┌────────
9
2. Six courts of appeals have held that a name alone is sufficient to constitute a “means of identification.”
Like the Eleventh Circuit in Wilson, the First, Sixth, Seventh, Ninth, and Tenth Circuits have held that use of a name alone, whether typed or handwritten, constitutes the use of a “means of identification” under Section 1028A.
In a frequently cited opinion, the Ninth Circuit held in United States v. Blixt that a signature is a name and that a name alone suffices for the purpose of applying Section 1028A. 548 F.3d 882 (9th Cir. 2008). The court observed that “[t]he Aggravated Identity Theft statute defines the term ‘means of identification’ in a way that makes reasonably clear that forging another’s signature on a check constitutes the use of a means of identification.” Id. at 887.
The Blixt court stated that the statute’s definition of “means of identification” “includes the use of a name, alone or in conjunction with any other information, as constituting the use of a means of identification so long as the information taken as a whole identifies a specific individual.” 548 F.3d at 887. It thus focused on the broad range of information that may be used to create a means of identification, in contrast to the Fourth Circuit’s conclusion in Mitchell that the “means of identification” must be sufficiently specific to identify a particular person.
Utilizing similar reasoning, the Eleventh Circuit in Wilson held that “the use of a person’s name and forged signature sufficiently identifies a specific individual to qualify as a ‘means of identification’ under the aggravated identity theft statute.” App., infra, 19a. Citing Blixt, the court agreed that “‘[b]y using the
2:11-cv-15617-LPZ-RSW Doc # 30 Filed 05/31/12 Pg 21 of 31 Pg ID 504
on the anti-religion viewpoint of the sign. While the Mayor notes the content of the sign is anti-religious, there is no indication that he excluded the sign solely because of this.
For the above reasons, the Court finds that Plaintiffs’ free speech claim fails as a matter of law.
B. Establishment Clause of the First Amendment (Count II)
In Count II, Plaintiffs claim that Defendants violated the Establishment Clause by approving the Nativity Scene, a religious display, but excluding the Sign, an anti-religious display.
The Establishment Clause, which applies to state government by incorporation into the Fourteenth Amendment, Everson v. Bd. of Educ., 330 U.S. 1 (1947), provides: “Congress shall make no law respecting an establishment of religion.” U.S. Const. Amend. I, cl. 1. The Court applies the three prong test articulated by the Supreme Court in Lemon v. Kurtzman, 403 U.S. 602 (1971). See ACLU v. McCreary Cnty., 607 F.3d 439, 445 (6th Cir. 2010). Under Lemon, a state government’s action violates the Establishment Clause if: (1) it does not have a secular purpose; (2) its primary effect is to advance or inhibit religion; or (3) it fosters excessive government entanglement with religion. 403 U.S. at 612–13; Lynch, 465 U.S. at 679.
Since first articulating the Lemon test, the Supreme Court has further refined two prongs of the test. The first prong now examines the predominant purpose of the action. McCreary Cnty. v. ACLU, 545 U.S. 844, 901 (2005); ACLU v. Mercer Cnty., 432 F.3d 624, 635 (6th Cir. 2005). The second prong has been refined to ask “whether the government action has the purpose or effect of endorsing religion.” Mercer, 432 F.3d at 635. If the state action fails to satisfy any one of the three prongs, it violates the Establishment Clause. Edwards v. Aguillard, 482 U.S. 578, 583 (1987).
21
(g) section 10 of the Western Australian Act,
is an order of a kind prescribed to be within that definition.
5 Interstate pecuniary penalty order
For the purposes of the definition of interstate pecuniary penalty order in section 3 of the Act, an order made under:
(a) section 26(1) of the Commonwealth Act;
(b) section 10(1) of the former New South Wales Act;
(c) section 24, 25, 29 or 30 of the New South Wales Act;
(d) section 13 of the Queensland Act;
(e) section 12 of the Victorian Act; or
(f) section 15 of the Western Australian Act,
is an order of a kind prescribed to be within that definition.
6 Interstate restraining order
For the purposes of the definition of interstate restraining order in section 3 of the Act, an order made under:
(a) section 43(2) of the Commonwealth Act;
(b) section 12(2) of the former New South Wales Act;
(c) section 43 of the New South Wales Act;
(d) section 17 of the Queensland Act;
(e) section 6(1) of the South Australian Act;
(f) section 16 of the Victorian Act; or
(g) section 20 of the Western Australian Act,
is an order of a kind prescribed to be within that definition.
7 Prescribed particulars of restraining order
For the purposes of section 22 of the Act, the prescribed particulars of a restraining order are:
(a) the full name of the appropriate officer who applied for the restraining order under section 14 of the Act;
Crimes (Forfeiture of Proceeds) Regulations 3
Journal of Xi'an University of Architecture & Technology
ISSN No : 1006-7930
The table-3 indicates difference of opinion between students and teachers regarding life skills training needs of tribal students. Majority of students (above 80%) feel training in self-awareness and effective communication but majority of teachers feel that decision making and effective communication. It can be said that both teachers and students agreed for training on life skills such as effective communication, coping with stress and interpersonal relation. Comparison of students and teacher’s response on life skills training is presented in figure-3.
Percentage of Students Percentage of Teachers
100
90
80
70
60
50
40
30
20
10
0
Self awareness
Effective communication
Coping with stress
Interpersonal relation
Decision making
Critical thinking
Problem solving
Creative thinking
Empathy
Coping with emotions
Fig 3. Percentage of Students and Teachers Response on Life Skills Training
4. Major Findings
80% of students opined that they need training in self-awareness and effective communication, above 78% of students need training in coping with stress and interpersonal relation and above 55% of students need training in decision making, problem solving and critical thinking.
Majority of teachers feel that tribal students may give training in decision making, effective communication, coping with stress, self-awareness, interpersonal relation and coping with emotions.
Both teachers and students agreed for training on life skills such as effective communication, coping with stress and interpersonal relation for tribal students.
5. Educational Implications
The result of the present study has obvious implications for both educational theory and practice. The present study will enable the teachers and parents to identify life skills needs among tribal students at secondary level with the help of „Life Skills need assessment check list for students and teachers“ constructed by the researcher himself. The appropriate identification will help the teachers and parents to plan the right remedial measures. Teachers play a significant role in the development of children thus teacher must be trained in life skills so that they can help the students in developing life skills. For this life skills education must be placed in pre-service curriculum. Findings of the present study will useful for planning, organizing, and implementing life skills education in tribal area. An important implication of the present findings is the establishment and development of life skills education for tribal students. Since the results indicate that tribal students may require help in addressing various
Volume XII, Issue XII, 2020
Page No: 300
└────────
Requirement — What is needed is a word-for-word copy of the records above, from the first line through the line that contains "Like the Eleventh".

Task solution —
9
2. Six courts of appeals have held that a name alone is sufficient to constitute a “means of identification.”
Like the Eleventh Circuit in Wilson, the First, Sixth, Seventh, Ninth, and Tenth Circuits have held that use of a name alone, whether typed or handwritten, constitutes the use of a “means of identification” under Section 1028A.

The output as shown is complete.